- Your goal
Your output must be the line containing "# Step: Flip" followed by every later line in the entries below, all copied exactly.

(Stored items)

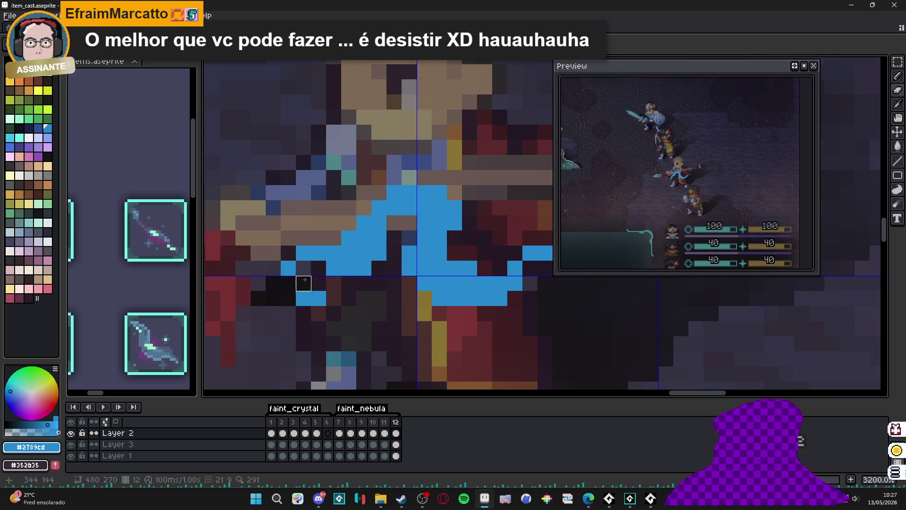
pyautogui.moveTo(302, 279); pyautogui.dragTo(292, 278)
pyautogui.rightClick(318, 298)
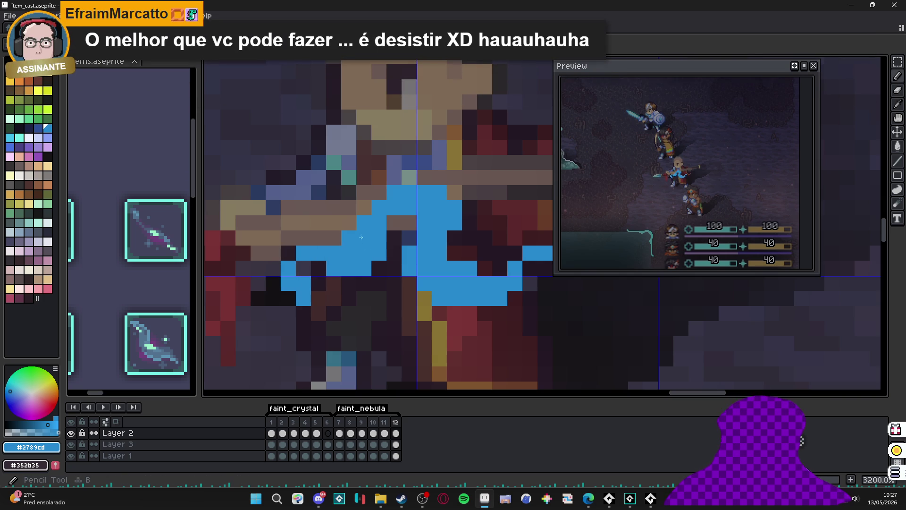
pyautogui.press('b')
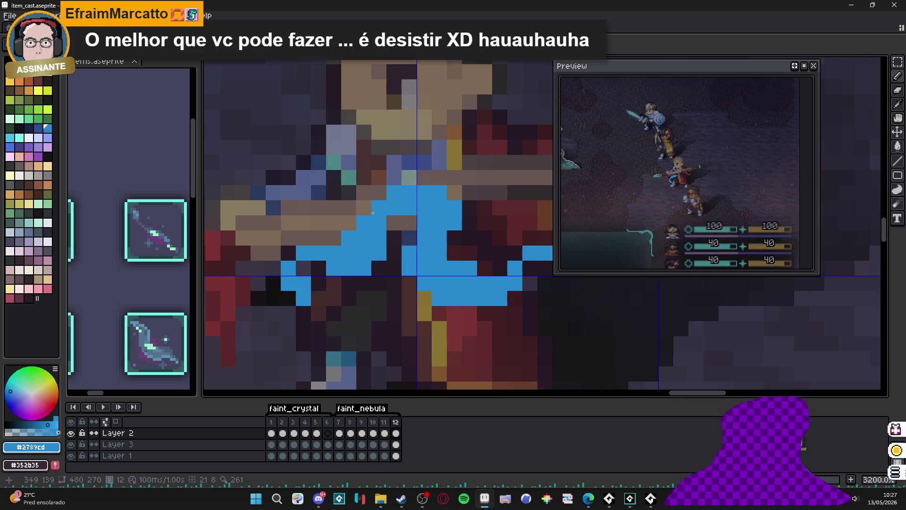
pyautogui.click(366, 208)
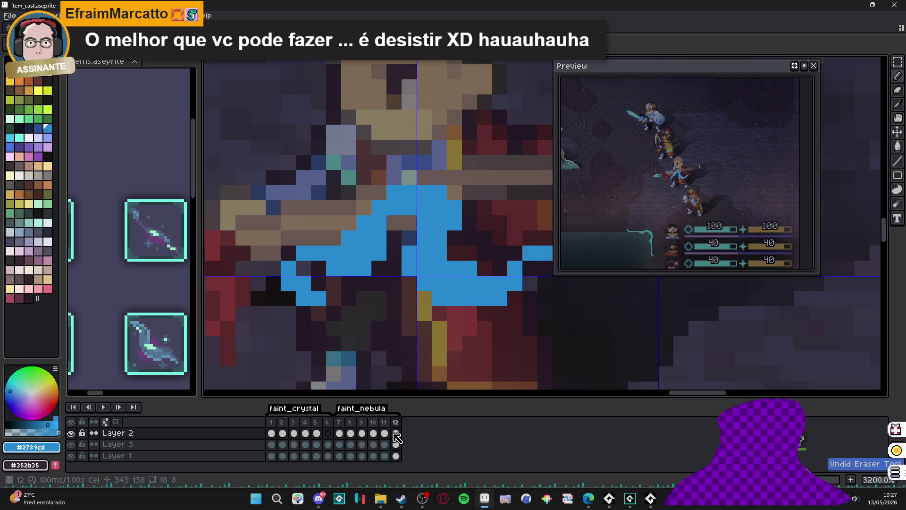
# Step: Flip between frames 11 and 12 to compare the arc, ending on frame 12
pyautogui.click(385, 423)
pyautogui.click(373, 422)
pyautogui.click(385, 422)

- Task solution
# Step: Flip between frames 11 and 12 to compare the arc, ending on frame 12
pyautogui.click(385, 423)
pyautogui.click(373, 422)
pyautogui.click(385, 422)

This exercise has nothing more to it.